# What you should do
Lay out the lines below as a numbered list, leaving out any blank lines.
-- Start Provided records --
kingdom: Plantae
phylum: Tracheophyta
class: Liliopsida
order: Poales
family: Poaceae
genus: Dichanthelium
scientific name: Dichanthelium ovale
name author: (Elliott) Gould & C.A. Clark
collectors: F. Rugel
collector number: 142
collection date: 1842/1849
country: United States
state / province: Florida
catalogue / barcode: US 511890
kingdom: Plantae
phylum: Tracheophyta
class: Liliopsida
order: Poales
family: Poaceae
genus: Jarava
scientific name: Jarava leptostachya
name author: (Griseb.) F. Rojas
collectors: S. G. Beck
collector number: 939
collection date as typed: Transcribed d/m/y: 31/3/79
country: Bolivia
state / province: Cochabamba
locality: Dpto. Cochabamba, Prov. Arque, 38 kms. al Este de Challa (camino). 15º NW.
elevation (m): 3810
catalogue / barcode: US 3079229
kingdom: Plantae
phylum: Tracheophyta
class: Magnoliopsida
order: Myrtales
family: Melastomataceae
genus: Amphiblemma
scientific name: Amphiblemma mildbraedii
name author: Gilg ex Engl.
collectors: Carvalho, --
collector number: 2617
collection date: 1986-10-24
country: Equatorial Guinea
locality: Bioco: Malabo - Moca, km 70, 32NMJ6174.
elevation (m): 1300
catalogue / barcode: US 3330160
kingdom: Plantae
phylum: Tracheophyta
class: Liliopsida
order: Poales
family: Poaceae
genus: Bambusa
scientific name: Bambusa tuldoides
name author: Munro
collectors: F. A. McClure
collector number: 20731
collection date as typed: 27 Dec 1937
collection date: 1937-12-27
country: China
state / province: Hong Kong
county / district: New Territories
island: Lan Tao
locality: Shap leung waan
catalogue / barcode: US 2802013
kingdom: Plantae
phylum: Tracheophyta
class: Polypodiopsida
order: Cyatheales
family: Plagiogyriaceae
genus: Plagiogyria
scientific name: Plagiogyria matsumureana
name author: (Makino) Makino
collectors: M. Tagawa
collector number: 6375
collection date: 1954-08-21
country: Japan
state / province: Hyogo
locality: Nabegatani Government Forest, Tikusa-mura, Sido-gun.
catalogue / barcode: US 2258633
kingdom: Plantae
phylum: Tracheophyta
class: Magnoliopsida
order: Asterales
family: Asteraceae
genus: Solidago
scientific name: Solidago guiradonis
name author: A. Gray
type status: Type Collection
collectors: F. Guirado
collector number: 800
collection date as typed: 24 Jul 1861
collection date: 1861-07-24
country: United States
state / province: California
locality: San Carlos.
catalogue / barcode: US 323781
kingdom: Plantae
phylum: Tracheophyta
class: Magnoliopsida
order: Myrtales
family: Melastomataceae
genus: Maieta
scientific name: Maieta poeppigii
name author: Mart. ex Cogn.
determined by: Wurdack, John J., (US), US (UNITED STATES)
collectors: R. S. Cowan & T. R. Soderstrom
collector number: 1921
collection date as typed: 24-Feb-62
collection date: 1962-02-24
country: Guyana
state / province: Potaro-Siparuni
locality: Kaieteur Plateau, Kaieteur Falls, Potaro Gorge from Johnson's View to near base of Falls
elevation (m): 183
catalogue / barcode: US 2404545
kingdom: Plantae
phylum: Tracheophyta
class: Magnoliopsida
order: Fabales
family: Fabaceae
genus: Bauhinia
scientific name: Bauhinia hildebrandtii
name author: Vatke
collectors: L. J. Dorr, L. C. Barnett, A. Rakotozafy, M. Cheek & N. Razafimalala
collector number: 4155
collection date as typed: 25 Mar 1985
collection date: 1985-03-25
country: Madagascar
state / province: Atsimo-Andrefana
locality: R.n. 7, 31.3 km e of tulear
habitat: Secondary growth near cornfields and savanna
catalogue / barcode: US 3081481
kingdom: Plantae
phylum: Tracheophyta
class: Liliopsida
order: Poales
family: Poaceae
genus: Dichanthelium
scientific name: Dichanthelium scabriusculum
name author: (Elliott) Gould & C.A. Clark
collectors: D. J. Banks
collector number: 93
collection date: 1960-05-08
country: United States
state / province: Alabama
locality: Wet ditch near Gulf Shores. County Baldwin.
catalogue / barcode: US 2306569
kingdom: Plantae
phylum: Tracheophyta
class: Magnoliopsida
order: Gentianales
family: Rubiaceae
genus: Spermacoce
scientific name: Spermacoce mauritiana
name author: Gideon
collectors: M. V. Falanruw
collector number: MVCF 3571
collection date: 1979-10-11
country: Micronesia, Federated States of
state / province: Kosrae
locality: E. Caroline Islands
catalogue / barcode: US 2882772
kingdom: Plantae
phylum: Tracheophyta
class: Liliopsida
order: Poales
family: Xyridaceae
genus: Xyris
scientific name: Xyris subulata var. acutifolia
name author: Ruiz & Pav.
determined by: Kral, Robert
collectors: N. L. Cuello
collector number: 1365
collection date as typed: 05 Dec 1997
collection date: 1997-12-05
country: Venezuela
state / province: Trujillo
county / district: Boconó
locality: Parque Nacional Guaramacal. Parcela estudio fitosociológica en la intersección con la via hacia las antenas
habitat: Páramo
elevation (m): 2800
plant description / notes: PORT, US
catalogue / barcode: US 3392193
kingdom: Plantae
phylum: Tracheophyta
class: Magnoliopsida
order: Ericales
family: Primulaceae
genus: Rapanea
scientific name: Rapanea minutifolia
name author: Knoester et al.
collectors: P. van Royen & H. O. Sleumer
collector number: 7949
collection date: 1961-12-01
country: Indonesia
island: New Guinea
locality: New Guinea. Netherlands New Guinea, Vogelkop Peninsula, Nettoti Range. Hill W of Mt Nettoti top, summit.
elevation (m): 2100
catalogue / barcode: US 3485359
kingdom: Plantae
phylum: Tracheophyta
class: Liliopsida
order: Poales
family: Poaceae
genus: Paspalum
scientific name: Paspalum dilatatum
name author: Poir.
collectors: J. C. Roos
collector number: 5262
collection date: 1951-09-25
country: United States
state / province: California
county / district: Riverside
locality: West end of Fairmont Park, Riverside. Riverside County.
-- End Provided records --
# Result of this task
1. kingdom: Plantae
2. phylum: Tracheophyta
3. class: Liliopsida
4. order: Poales
5. family: Poaceae
6. genus: Dichanthelium
7. scientific name: Dichanthelium ovale
8. name author: (Elliott) Gould & C.A. Clark
9. collectors: F. Rugel
10. collector number: 142
11. collection date: 1842/1849
12. country: United States
13. state / province: Florida
14. catalogue / barcode: US 511890
15. kingdom: Plantae
16. phylum: Tracheophyta
17. class: Liliopsida
18. order: Poales
19. family: Poaceae
20. genus: Jarava
21. scientific name: Jarava leptostachya
22. name author: (Griseb.) F. Rojas
23. collectors: S. G. Beck
24. collector number: 939
25. collection date as typed: Transcribed d/m/y: 31/3/79
26. country: Bolivia
27. state / province: Cochabamba
28. locality: Dpto. Cochabamba, Prov. Arque, 38 kms. al Este de Challa (camino). 15º NW.
29. elevation (m): 3810
30. catalogue / barcode: US 3079229
31. kingdom: Plantae
32. phylum: Tracheophyta
33. class: Magnoliopsida
34. order: Myrtales
35. family: Melastomataceae
36. genus: Amphiblemma
37. scientific name: Amphiblemma mildbraedii
38. name author: Gilg ex Engl.
39. collectors: Carvalho, --
40. collector number: 2617
41. collection date: 1986-10-24
42. country: Equatorial Guinea
43. locality: Bioco: Malabo - Moca, km 70, 32NMJ6174.
44. elevation (m): 1300
45. catalogue / barcode: US 3330160
46. kingdom: Plantae
47. phylum: Tracheophyta
48. class: Liliopsida
49. order: Poales
50. family: Poaceae
51. genus: Bambusa
52. scientific name: Bambusa tuldoides
53. name author: Munro
54. collectors: F. A. McClure
55. collector number: 20731
56. collection date as typed: 27 Dec 1937
57. collection date: 1937-12-27
58. country: China
59. state / province: Hong Kong
60. county / district: New Territories
61. island: Lan Tao
62. locality: Shap leung waan
63. catalogue / barcode: US 2802013
64. kingdom: Plantae
65. phylum: Tracheophyta
66. class: Polypodiopsida
67. order: Cyatheales
68. family: Plagiogyriaceae
69. genus: Plagiogyria
70. scientific name: Plagiogyria matsumureana
71. name author: (Makino) Makino
72. collectors: M. Tagawa
73. collector number: 6375
74. collection date: 1954-08-21
75. country: Japan
76. state / province: Hyogo
77. locality: Nabegatani Government Forest, Tikusa-mura, Sido-gun.
78. catalogue / barcode: US 2258633
79. kingdom: Plantae
80. phylum: Tracheophyta
81. class: Magnoliopsida
82. order: Asterales
83. family: Asteraceae
84. genus: Solidago
85. scientific name: Solidago guiradonis
86. name author: A. Gray
87. type status: Type Collection
88. collectors: F. Guirado
89. collector number: 800
90. collection date as typed: 24 Jul 1861
91. collection date: 1861-07-24
92. country: United States
93. state / province: California
94. locality: San Carlos.
95. catalogue / barcode: US 323781
96. kingdom: Plantae
97. phylum: Tracheophyta
98. class: Magnoliopsida
99. order: Myrtales
100. family: Melastomataceae
101. genus: Maieta
102. scientific name: Maieta poeppigii
103. name author: Mart. ex Cogn.
104. determined by: Wurdack, John J., (US), US (UNITED STATES)
105. collectors: R. S. Cowan & T. R. Soderstrom
106. collector number: 1921
107. collection date as typed: 24-Feb-62
108. collection date: 1962-02-24
109. country: Guyana
110. state / province: Potaro-Siparuni
111. locality: Kaieteur Plateau, Kaieteur Falls, Potaro Gorge from Johnson's View to near base of Falls
112. elevation (m): 183
113. catalogue / barcode: US 2404545
114. kingdom: Plantae
115. phylum: Tracheophyta
116. class: Magnoliopsida
117. order: Fabales
118. family: Fabaceae
119. genus: Bauhinia
120. scientific name: Bauhinia hildebrandtii
121. name author: Vatke
122. collectors: L. J. Dorr, L. C. Barnett, A. Rakotozafy, M. Cheek & N. Razafimalala
123. collector number: 4155
124. collection date as typed: 25 Mar 1985
125. collection date: 1985-03-25
126. country: Madagascar
127. state / province: Atsimo-Andrefana
128. locality: R.n. 7, 31.3 km e of tulear
129. habitat: Secondary growth near cornfields and savanna
130. catalogue / barcode: US 3081481
131. kingdom: Plantae
132. phylum: Tracheophyta
133. class: Liliopsida
134. order: Poales
135. family: Poaceae
136. genus: Dichanthelium
137. scientific name: Dichanthelium scabriusculum
138. name author: (Elliott) Gould & C.A. Clark
139. collectors: D. J. Banks
140. collector number: 93
141. collection date: 1960-05-08
142. country: United States
143. state / province: Alabama
144. locality: Wet ditch near Gulf Shores. County Baldwin.
145. catalogue / barcode: US 2306569
146. kingdom: Plantae
147. phylum: Tracheophyta
148. class: Magnoliopsida
149. order: Gentianales
150. family: Rubiaceae
151. genus: Spermacoce
152. scientific name: Spermacoce mauritiana
153. name author: Gideon
154. collectors: M. V. Falanruw
155. collector number: MVCF 3571
156. collection date: 1979-10-11
157. country: Micronesia, Federated States of
158. state / province: Kosrae
159. locality: E. Caroline Islands
160. catalogue / barcode: US 2882772
161. kingdom: Plantae
162. phylum: Tracheophyta
163. class: Liliopsida
164. order: Poales
165. family: Xyridaceae
166. genus: Xyris
167. scientific name: Xyris subulata var. acutifolia
168. name author: Ruiz & Pav.
169. determined by: Kral, Robert
170. collectors: N. L. Cuello
171. collector number: 1365
172. collection date as typed: 05 Dec 1997
173. collection date: 1997-12-05
174. country: Venezuela
175. state / province: Trujillo
176. county / district: Boconó
177. locality: Parque Nacional Guaramacal. Parcela estudio fitosociológica en la intersección con la via hacia las antenas
178. habitat: Páramo
179. elevation (m): 2800
180. plant description / notes: PORT, US
181. catalogue / barcode: US 3392193
182. kingdom: Plantae
183. phylum: Tracheophyta
184. class: Magnoliopsida
185. order: Ericales
186. family: Primulaceae
187. genus: Rapanea
188. scientific name: Rapanea minutifolia
189. name author: Knoester et al.
190. collectors: P. van Royen & H. O. Sleumer
191. collector number: 7949
192. collection date: 1961-12-01
193. country: Indonesia
194. island: New Guinea
195. locality: New Guinea. Netherlands New Guinea, Vogelkop Peninsula, Nettoti Range. Hill W of Mt Nettoti top, summit.
196. elevation (m): 2100
197. catalogue / barcode: US 3485359
198. kingdom: Plantae
199. phylum: Tracheophyta
200. class: Liliopsida
201. order: Poales
202. family: Poaceae
203. genus: Paspalum
204. scientific name: Paspalum dilatatum
205. name author: Poir.
206. collectors: J. C. Roos
207. collector number: 5262
208. collection date: 1951-09-25
209. country: United States
210. state / province: California
211. county / district: Riverside
212. locality: West end of Fairmont Park, Riverside. Riverside County.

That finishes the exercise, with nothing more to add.